• _Things to do_:
1. Answer these questions from the TSA thread:
(a) According to the first comment, what are TSA screeners generally not?
(b) Which two organizations does peteforde point to for the good they have done?
(c) How does grownseed describe airports around the world?
2. Pick up the forum thread about the TSA after its final sentence and keep it going.

As far as reasonability - he's correct in noting that the TSA is not entitled
to your medical history. Moreover, TSA screeners are generally not doctors
(some may be), they're not YOUR doctor, and they're certainly not in a
position to decide what is or isn't medically necessary for you.

Does this mean that you should be able to get your juice past security by
claiming to have a medical condition? No.

It means you should be able to do that without having to disclose anything
about your health, and the only remedy that should be available is for the TSA
to screen the liquid if they feel it is necessary to ensure passenger safety.

Is that unfair? Maybe, but so is a ridiculous ban on a liter bottle of safe
substances.

------
peteforde
What I wouldn't do for some of the folks that have accumulated wealth via tech
exits to get together and create a pool of $20-50M to start an organization
that will both lobby to dismantle the TSA and provide education and defence
for those who are bullied in the meantime.

Look at the good that the EFF and Creative Commons have done. It's time for
people to reclaim their freedom of movement.

FWIW, I'm Canadian and I would sign up for a regular donation if such an
organization existed. That's how frustrated I am by the global chill that the
TSA/DHS has created, all without a single documented terrorist caught.

------
pandaman
The problem is not with the TSA per se but with the representative democracy.
Every elected official that has a choice to repel some stupid rule or law is
present with the following game-theoretic matrix:

repel then some incident happens that can be somehow associated with this -
it's a catastrophe even if the association is completely superficial, the
media will manage to spin it to cause enough damage.

repel then nothing happens - there is a minor positive outcome but incumbents
already have an overwhelming advantage.

don't repel - there is a minor negative outcome but incumbents already have an
overwhelming advantage.

Until incumbents start routinely losing elections repelling any "safety"
regulation is the worst move you could make. There is very minor upside and a
huge downside. So we will have to keep our kindles showing the splash screen
while the plane is waiting at the gate and throw out toothpaste at the TSA
checkpoints. Any possible relief will come either from the money pressure
(e.g. confiscation of lighters apparently had been interfering with the
airports operation so much that it had to be repelled) or political stunts
(e.g. Obama showing the terrors of sequester by allowing pen knives and hokey
sticks on-board).

------
grownseed
This is appalling, and not only from a medical or legal standpoint. I fly a
lot, mostly internationally, and this isn't a problem with just the TSA (I'm
not a US citizen). Airports around the world have to be the least humane
places I've ever encountered. Anybody who knows me would say I'm not one for
stirring up trouble for the sake of it, but having people power-tripping on
the little uneducated authority they have has to be the most vile experience
ever.

• _Data under study_:

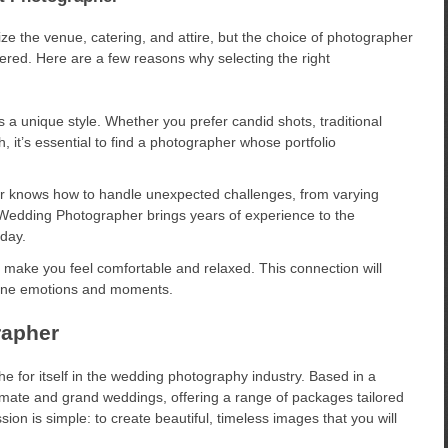
ze the venue, catering, and attire, but the choice of photographer
ered. Here are a few reasons why selecting the right
a unique style. Whether you prefer candid shots, traditional
h, it’s essential to find a photographer whose portfolio
 knows how to handle unexpected challenges, from varying
v Wedding Photographer brings years of experience to the
 day.
make you feel comfortable and relaxed. This connection will
nuine emotions and moments.
rapher
 for itself in the wedding photography industry. Based in a
ntimate and grand weddings, offering a range of packages tailored
ion is simple: to create beautiful, timeless images that you will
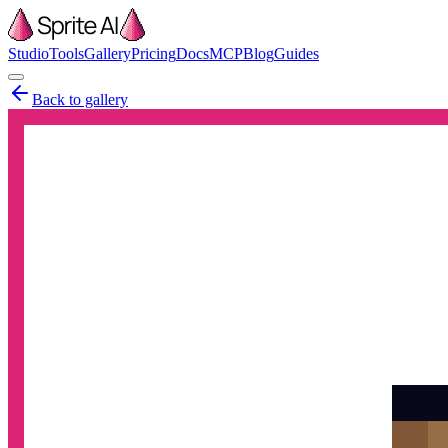
Studio
Tools
Gallery
Pricing
Docs
MCP
Blog
Guides
Back to gallery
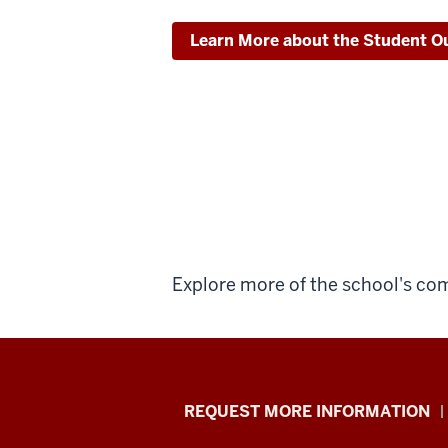
Learn More about the Student Ou
Explore more of the school's c
School
REQUEST MORE INFORMATION
of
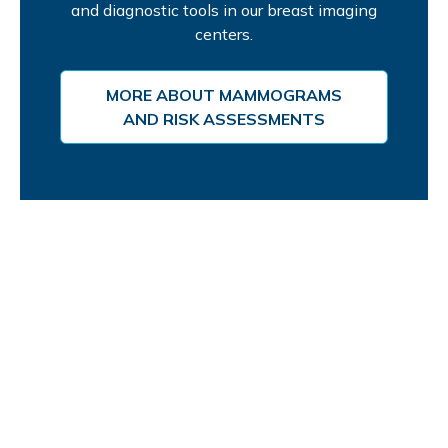
and diagnostic tools in our breast imaging
centers.
MORE ABOUT MAMMOGRAMS
AND RISK ASSESSMENTS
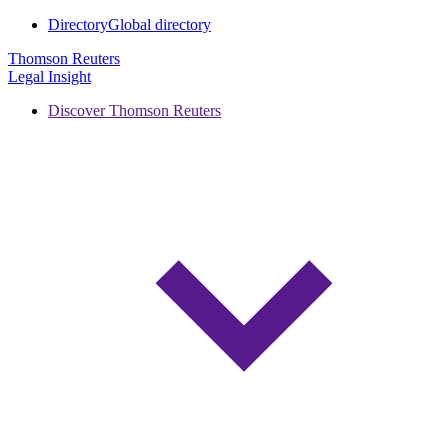
Directory
Global directory
Thomson Reuters
Legal Insight
Discover Thomson Reuters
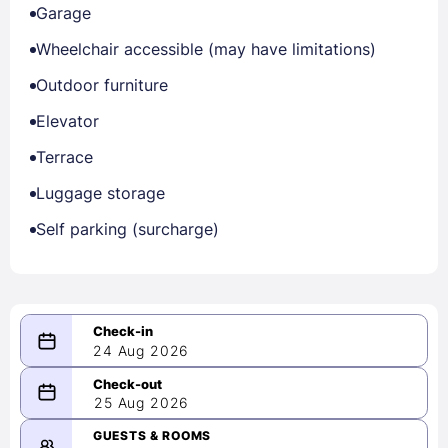
Garage
Wheelchair accessible (may have limitations)
Outdoor furniture
Elevator
Terrace
Luggage storage
Self parking (surcharge)
24 Aug 2026
08/24/2026
25 Aug 2026
-
08/25/2026
GUESTS & ROOMS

• _Task-by-task outputs_:
1.
(a) Doctors.
(b) The EFF and Creative Commons.
(c) As the least humane places grownseed has ever encountered.

2.
I could probably write an essay on the number of moral abuses I've seen in
airports, from the typical inappropriate "you need to calm down" to seeing
people in clear medical or mental distress (gladly few, but some of these
experiences being mine).

We would never expect this sort of behavior anywhere else in society, yet
we're letting this go on as if it were normal. I personally wonder how this is
even legal, but I suppose that's beyond the point. This may be an overused
quote, but "those who sacrifice freedom for security deserve neither" rings
very true in this instance.

How is oppressing the vast majority of flyers any better than the terrorism we
are supposedly preventing? I would even go as far as saying that this sort of
behavior is most likely what encourages terrorism in the first place, but I
digress.

Airports are one of those far-too-regular cases where "you're guilty until
proven innocent" has become the norm. Anybody in their right minds know full
well that if somebody really wants to make anything happen on a plane, it
will. It's clear that restrictions against foods, liquids and whatever else
are more about perceived security than actual security (also very possibly
about purchases...).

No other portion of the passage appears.